Shahab Muhammad, Waqas Muhammad, Fahira Aamir, Sharma Bharat Prasad, Zhang Haoke, Zheng Guojun, Huang Zunnan
Dongguan Key Laboratory of Computer-Aided Drug Design, The First Dongguan Affiliated Hospital, Guangdong Medical University, Dongguan, 523710, China.
Guangdong Medical University Key Laboratory of Big Data Mining and Precision Drug Design, Guangdong Provincial Key Laboratory for Research and Development of Natural Drugs, School of Pharmacy, Guangdong Medical University, Dongguan, 523808, China.
Mol Divers. 2025 Feb 3. doi: 10.1007/s11030-025-11119-4.
Cancer remains one of the leading causes of death worldwide, with the rising incidence of breast cancer being a significant public health concern. Poly (ADP-ribose) polymerase-1 (PARP-1) has emerged as a promising therapeutic target for breast cancer treatment due to its crucial role in DNA repair. This study aimed to discover novel, targeted, and non-toxic PARP-1 inhibitors using an integrated approach that combines machine learning-based screening, molecular docking simulations, and quantum mechanical calculations. We trained a widely used machine learning models, Random Forest, using bioactivity data from known PARP-1 inhibitors. After evaluating the performance, it was used to screen an FDA-approved drug library, successfully identifying Atazanavir, Brexpiprazole, Raltegravir, and Nisoldipine as potential PARP-1 inhibitors. These compounds were further validated through molecular docking and all-atom molecular dynamics simulations, highlighting their potential for breast cancer therapy. The binding free energies indicated that Atazanavir at - 41.86 kJ/mol and Brexpiprazole at - 45.44 kJ/mol exhibited superior binding affinity compared to the control drug at - 30.42 kJ/mol, highlighting their promise as candidates for breast cancer therapy. Subsequent optimized geometries and electron density mappings of the two molecular structures revealed a Gibbs free energy of - 2334.610 Ha for the first molecule and - 1682.278316 Ha for the second, confirming enhanced stability compared to the standard drug. This study not only highlights the efficacy of machine learning in drug discovery but also underscores the importance of quantum mechanics in validating molecular stability, setting a robust foundation for future pharmacological explorations. Additionally, this approach could revolutionize the drug repurposing process by significantly reducing the time and cost associated with traditional drug development methods. Our results establish a promising basis for subsequent research aimed at optimizing these PARP-1 inhibitors for clinical use, potentially offering more effective treatment options for breast cancer patients.

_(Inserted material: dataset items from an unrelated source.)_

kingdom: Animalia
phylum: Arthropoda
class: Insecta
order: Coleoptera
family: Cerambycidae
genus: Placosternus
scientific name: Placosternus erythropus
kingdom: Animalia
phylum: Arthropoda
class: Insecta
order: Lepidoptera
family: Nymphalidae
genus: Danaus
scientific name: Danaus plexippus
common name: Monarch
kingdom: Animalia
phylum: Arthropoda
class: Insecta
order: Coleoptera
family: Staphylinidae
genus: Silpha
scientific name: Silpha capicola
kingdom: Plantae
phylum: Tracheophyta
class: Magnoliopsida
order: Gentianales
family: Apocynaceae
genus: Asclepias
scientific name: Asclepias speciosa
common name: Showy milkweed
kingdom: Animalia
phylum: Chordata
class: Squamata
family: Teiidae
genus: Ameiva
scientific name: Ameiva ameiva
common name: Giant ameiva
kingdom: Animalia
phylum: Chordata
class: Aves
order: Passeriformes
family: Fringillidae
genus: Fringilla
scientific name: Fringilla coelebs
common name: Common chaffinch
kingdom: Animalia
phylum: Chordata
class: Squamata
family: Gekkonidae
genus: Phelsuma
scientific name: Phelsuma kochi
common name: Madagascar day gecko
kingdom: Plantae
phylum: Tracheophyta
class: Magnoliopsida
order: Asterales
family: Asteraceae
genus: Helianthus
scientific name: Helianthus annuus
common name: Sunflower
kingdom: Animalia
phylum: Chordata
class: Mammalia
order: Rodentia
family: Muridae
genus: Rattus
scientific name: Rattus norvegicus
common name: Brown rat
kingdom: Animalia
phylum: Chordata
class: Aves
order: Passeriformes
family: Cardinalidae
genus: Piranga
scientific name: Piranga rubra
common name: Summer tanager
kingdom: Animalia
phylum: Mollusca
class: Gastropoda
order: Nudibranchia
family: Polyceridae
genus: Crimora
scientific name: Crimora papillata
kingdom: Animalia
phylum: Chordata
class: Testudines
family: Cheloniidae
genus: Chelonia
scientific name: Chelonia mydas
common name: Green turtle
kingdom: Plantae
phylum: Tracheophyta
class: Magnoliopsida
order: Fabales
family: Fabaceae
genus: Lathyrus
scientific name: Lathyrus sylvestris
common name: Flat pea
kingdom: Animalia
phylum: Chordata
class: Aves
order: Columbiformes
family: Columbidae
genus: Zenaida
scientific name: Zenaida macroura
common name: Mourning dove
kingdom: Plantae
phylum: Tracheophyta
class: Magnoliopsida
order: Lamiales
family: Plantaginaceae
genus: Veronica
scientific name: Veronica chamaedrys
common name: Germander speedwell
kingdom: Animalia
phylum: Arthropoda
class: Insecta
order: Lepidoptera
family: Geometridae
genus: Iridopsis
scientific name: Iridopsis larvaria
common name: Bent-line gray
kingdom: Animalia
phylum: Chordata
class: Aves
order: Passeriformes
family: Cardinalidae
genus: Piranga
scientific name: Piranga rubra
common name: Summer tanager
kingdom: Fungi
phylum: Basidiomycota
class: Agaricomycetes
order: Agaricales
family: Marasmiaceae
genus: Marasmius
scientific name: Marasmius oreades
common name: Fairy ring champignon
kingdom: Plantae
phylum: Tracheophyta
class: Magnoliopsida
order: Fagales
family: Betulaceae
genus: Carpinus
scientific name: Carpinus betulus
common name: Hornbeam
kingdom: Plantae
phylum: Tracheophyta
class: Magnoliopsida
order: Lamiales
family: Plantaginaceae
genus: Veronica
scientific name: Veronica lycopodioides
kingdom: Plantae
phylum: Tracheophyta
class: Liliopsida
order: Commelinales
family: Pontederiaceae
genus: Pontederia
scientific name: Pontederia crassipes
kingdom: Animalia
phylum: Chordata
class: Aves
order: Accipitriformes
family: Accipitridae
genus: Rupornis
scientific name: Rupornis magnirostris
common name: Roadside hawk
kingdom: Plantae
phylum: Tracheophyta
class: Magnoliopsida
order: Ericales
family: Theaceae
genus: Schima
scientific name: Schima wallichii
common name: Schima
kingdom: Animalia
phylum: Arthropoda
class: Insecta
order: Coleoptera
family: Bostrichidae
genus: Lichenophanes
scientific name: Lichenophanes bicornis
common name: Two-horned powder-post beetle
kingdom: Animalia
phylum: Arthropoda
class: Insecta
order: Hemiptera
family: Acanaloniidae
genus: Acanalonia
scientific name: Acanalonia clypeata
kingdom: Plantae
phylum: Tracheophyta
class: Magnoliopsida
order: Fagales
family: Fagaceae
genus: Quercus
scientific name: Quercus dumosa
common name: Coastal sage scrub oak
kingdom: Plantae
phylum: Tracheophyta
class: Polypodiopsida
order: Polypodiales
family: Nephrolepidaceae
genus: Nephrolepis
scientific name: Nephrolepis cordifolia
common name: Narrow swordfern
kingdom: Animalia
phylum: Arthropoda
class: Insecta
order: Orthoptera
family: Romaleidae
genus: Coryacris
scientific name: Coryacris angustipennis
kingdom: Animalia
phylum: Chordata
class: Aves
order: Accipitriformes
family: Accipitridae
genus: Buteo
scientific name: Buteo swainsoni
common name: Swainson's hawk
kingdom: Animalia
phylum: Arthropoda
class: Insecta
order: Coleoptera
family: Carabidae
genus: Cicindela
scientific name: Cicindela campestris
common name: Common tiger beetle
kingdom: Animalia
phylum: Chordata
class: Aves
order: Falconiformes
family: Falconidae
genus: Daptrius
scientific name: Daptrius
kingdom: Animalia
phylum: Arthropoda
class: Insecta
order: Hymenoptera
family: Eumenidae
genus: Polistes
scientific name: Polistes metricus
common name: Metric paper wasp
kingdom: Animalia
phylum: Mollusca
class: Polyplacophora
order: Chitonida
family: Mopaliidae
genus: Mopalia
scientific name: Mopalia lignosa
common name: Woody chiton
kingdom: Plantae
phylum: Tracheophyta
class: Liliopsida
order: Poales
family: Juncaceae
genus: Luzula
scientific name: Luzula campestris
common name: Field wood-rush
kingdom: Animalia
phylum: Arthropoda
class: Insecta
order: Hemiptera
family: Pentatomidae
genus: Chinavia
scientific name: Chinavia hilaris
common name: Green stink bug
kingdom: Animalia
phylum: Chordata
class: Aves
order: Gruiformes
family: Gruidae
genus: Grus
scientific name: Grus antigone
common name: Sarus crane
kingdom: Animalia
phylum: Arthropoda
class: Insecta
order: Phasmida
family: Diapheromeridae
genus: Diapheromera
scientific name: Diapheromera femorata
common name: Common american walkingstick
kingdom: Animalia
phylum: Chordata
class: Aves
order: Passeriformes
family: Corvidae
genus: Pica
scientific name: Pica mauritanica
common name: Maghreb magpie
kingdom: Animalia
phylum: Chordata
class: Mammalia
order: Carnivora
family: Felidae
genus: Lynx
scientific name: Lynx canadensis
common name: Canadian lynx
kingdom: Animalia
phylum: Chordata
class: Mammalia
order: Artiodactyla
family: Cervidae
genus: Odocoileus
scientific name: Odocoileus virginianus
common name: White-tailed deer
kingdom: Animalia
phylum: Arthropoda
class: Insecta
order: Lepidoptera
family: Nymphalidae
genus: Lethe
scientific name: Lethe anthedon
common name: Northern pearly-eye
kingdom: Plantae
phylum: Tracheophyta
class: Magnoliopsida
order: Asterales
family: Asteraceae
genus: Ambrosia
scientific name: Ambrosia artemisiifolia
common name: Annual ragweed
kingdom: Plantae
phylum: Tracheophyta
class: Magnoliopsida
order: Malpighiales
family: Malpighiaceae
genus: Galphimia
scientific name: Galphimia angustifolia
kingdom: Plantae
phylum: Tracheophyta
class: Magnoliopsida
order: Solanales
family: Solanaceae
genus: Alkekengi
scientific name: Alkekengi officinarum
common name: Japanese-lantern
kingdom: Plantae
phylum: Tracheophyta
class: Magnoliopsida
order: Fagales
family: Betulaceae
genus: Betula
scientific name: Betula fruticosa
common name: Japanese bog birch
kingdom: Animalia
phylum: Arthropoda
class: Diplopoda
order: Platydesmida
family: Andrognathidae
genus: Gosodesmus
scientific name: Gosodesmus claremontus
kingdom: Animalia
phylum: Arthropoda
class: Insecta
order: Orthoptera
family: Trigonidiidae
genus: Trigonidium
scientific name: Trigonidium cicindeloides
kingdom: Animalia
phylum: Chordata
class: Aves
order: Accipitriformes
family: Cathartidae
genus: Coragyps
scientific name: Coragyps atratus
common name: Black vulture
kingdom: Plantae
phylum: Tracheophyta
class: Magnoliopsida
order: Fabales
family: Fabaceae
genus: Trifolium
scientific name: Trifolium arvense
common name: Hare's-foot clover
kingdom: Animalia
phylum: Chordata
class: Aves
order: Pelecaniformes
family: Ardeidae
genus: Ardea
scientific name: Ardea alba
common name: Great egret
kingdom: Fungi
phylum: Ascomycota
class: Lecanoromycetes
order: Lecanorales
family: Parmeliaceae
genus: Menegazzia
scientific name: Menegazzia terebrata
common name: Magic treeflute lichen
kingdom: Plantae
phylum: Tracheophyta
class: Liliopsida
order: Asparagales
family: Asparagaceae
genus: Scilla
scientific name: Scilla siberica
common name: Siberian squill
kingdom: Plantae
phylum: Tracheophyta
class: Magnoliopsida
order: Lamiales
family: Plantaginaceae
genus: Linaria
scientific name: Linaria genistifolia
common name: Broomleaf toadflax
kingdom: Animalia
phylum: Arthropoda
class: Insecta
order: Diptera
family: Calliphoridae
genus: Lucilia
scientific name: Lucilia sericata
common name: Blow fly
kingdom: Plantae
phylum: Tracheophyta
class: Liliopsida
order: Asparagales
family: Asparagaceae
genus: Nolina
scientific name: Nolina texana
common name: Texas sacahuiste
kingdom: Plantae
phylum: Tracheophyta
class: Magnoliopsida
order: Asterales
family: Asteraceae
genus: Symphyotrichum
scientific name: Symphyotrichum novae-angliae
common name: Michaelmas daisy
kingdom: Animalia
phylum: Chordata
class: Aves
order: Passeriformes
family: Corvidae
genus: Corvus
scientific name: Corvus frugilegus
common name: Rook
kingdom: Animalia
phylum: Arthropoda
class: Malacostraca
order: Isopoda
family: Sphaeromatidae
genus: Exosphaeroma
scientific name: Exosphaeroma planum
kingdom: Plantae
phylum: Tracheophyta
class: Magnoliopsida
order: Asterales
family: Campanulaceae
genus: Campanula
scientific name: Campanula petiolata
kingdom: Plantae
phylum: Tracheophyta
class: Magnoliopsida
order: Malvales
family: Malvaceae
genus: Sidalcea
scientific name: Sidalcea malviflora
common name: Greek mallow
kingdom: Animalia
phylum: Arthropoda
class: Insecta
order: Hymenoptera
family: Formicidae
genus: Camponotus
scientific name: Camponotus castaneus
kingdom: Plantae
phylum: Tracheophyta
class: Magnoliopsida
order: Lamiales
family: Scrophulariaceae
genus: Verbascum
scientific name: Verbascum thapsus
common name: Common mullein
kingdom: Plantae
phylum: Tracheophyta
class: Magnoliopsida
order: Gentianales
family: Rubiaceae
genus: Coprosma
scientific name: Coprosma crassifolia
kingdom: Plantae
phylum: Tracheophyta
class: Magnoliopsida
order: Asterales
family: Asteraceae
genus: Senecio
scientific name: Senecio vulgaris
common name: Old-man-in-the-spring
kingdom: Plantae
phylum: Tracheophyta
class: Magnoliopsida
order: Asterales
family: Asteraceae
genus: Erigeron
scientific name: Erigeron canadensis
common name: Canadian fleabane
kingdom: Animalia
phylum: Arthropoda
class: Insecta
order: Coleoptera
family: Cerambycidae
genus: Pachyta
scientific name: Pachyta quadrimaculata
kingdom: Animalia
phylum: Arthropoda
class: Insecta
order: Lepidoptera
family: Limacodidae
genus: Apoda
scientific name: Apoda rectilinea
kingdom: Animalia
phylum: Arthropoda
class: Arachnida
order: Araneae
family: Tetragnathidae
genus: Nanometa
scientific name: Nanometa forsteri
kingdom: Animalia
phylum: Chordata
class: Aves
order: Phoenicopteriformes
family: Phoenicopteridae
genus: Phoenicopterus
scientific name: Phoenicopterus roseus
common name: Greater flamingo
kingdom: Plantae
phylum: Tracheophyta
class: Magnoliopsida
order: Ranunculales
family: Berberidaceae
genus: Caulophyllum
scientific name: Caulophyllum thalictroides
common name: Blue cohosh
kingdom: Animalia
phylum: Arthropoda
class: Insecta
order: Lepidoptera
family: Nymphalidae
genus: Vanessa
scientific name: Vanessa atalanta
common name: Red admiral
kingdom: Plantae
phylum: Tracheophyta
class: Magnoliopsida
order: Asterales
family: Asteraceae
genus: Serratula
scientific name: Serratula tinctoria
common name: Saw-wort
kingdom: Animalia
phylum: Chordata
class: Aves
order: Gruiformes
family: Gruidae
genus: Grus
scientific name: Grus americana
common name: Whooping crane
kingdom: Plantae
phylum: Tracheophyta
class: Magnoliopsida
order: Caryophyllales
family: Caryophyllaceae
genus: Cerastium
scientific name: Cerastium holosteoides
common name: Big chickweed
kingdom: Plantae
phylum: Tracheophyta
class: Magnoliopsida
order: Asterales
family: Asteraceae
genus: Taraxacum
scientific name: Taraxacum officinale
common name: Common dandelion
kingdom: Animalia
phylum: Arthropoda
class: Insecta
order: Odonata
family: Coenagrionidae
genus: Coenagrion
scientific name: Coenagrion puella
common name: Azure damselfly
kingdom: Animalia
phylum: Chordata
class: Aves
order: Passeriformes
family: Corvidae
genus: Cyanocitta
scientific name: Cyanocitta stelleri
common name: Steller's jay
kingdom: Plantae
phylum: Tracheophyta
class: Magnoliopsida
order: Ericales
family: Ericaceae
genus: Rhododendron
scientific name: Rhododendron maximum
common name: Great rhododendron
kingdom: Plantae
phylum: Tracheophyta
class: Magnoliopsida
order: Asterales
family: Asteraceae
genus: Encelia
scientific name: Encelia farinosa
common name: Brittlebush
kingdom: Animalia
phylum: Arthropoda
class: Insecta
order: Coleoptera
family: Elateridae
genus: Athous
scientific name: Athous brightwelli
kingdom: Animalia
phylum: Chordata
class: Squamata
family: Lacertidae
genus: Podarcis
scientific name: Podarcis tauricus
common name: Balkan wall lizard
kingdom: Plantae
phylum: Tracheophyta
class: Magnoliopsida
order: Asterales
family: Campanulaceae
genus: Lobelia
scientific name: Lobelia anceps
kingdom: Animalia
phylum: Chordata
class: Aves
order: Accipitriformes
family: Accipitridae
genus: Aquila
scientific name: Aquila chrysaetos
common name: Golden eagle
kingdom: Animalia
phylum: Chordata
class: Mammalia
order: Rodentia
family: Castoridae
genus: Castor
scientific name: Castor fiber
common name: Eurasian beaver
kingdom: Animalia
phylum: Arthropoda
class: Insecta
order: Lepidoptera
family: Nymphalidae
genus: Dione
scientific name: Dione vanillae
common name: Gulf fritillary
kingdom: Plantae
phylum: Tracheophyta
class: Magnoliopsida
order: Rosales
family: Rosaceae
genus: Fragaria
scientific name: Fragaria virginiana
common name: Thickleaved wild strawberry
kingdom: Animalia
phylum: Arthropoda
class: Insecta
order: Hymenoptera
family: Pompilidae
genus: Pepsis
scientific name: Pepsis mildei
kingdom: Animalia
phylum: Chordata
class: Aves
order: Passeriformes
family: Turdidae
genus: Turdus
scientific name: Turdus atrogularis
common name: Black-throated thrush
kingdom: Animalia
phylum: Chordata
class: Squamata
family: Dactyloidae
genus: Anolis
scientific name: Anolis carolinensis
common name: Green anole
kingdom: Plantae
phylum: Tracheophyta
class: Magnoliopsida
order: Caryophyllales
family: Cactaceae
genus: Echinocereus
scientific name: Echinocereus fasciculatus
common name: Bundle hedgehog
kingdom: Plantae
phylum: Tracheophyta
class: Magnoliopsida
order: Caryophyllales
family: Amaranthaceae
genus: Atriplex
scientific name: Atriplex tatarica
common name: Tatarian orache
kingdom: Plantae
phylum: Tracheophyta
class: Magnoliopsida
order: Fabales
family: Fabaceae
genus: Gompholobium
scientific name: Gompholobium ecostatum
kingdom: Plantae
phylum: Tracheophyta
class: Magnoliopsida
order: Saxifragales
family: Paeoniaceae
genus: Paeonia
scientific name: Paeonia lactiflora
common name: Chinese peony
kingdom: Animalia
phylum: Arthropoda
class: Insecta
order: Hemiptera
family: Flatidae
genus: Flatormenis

癌症仍然是全球主要死因之一,乳腺癌发病率的上升是一个重大的公共卫生问题。聚(ADP - 核糖)聚合酶 - 1(PARP - 1)因其在DNA修复中的关键作用,已成为乳腺癌治疗中一个有前景的治疗靶点。本研究旨在使用一种综合方法发现新型、靶向且无毒的PARP - 1抑制剂,该方法结合了基于机器学习的筛选、分子对接模拟和量子力学计算。我们使用来自已知PARP - 1抑制剂的生物活性数据训练了一个广泛使用的机器学习模型——随机森林。在评估其性能后,将其用于筛选美国食品药品监督管理局(FDA)批准的药物库,成功鉴定出阿扎那韦、布雷哌唑、拉替拉韦和尼索地平为潜在的PARP - 1抑制剂。通过分子对接和全原子分子动力学模拟对这些化合物进行了进一步验证,突出了它们在乳腺癌治疗中的潜力。结合自由能表明,阿扎那韦的结合自由能为 - 41.86 kJ/mol,布雷哌唑为 - 45.44 kJ/mol,与对照药物的 - 30.42 kJ/mol相比,表现出更高的结合亲和力,突出了它们作为乳腺癌治疗候选药物的前景。随后对这两种分子结构进行的优化几何结构和电子密度映射显示,第一个分子的吉布斯自由能为 - 2334.610哈特里,第二个为 - 1682.278316哈特里,证实与标准药物相比稳定性增强。本研究不仅突出了机器学习在药物发现中的功效,还强调了量子力学在验证分子稳定性方面的重要性,为未来的药理学探索奠定了坚实基础。此外,这种方法可能会彻底改变药物重新利用的过程,显著减少与传统药物开发方法相关的时间和成本。我们的结果为后续旨在优化这些PARP - 1抑制剂以供临床使用的研究奠定了有前景的基础,有可能为乳腺癌患者提供更有效的治疗选择。